[[ Available data, beginning ]]
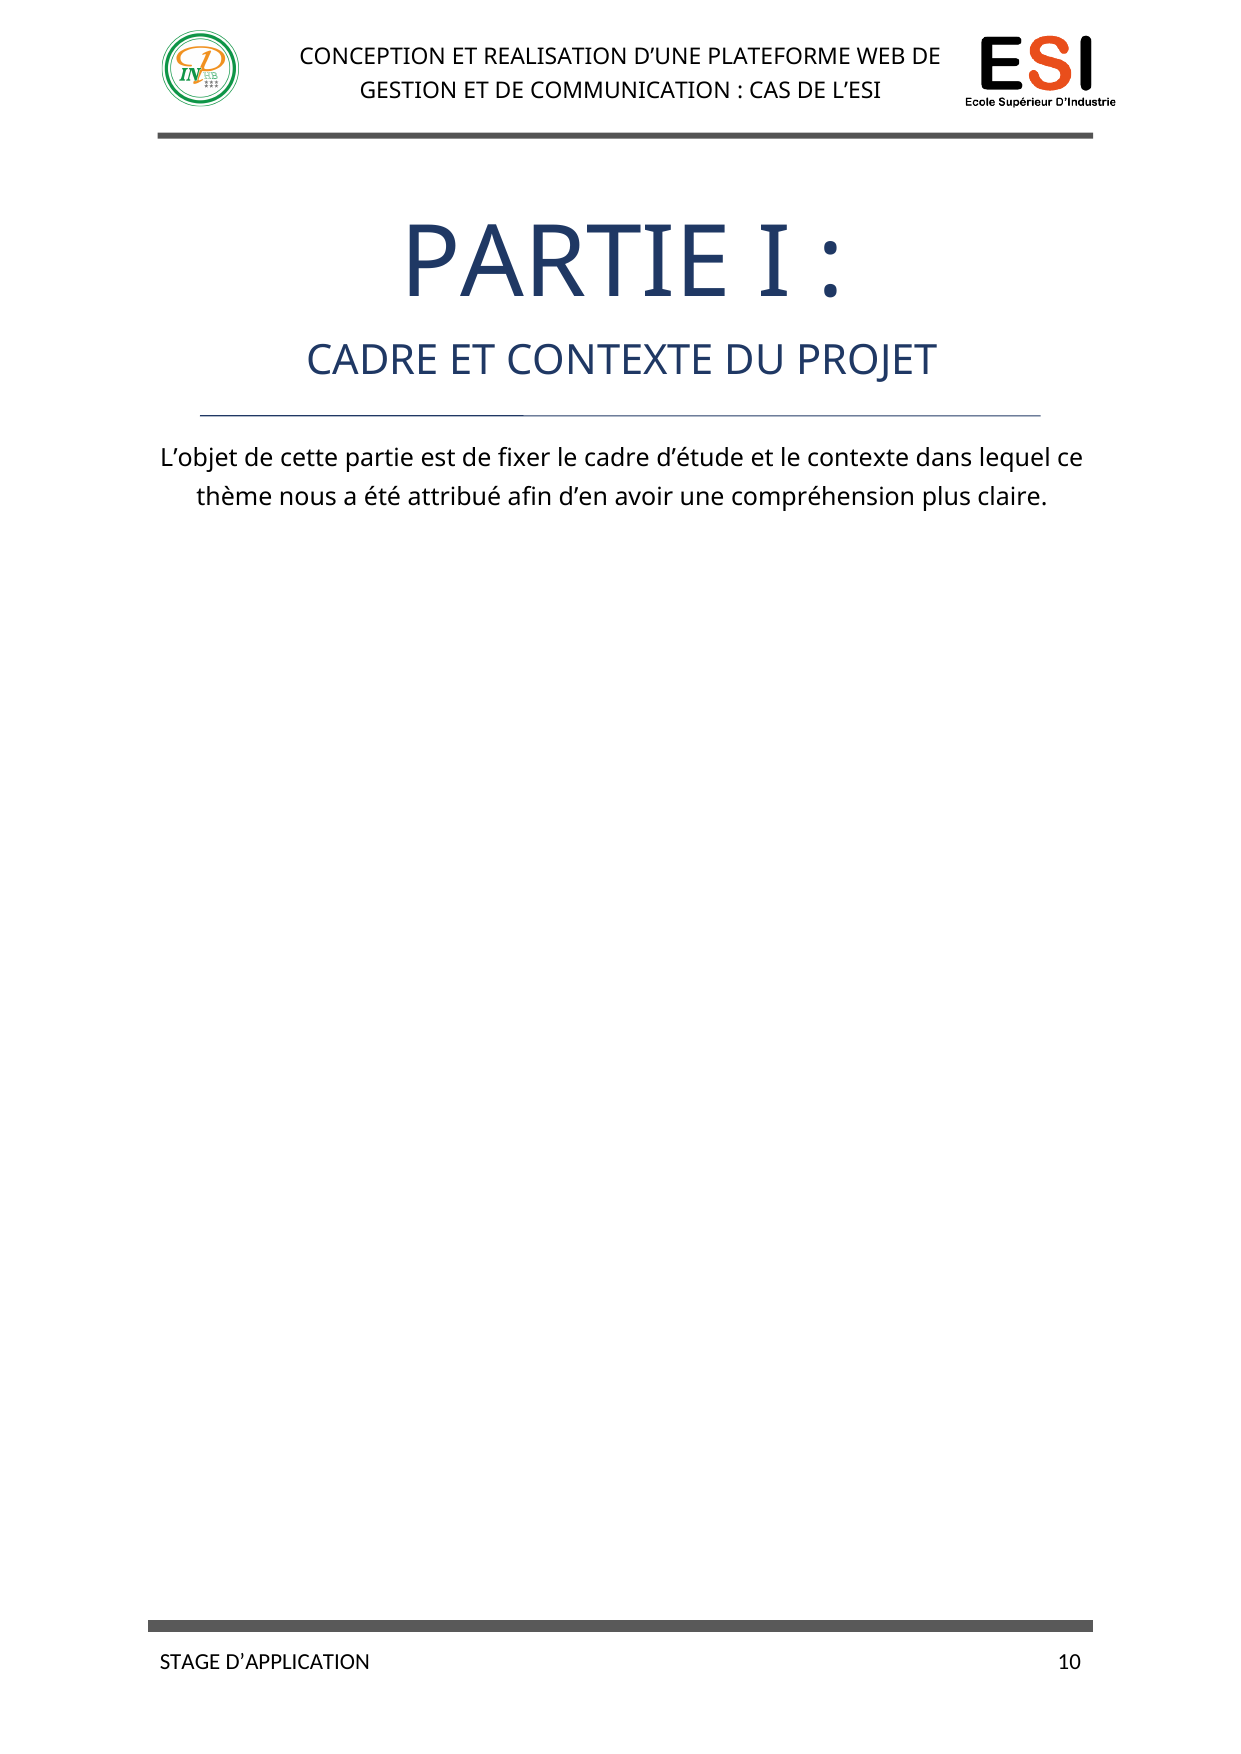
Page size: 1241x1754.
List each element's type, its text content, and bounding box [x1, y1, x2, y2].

picture [160, 28, 240, 108]
table_header PARTIE I : CADRE ET CONTEXTE DU PROJET L’objet de cette partie est de fixer le cadre d’étude et le contexte dans lequel ce thème nous a été attribué afin d’en avoir une compréhension plus claire. [148, 148, 1096, 1446]
picture [965, 35, 1116, 108]
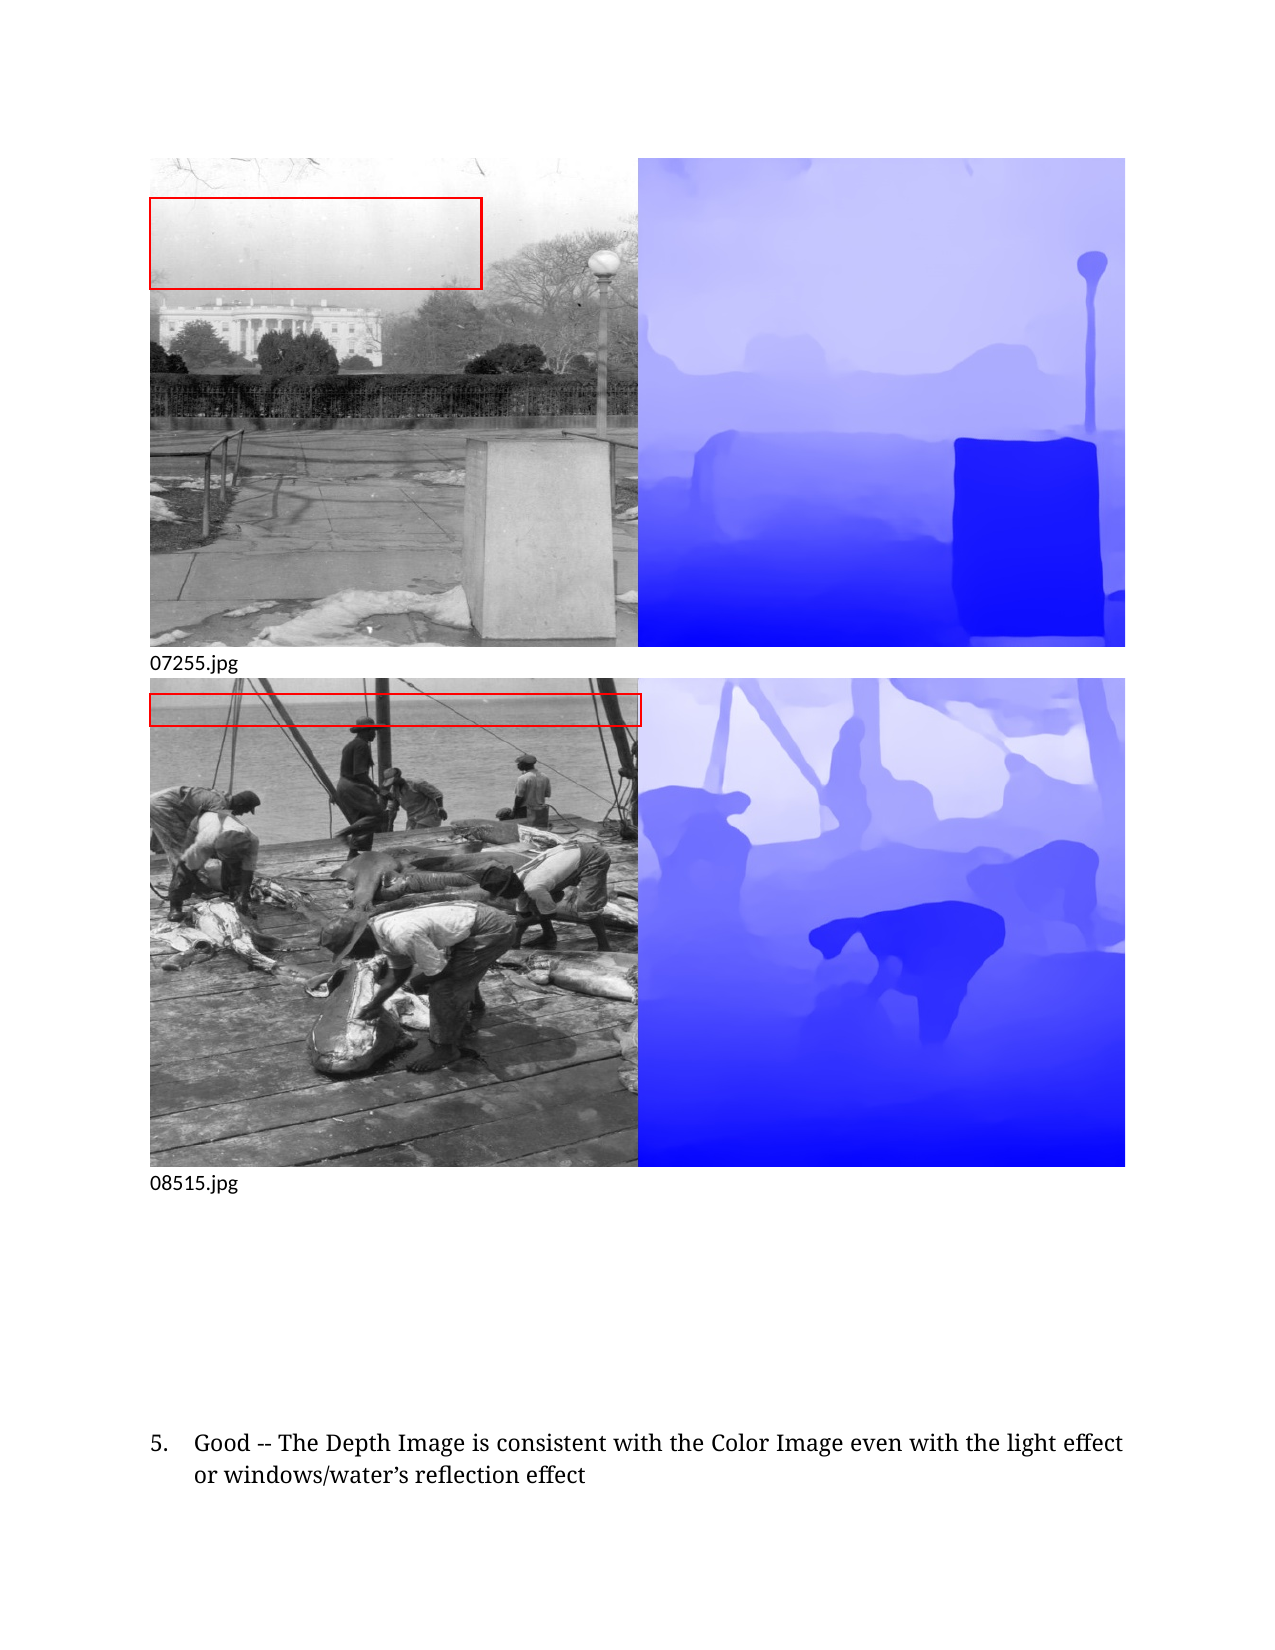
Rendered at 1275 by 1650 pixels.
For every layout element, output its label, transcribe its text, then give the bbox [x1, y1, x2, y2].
[[ Available data, end ]]
_What the task requires_
With the images left out, set down every entry exactly.

_Result below_
Page size: 1241x1754.
List each element's type, its text content, and bounding box [x1, y1, x2, y2].

picture [160, 28, 240, 108]
table_header PARTIE I : CADRE ET CONTEXTE DU PROJET L’objet de cette partie est de fixer le cadre d’étude et le contexte dans lequel ce thème nous a été attribué afin d’en avoir une compréhension plus claire. [148, 148, 1096, 1446]
picture [965, 35, 1116, 108]
Rendered at 1275 by 1650 pixels.
For every layout element, output its label, transcribe its text, then give the bbox [x1, y1, x2, y2].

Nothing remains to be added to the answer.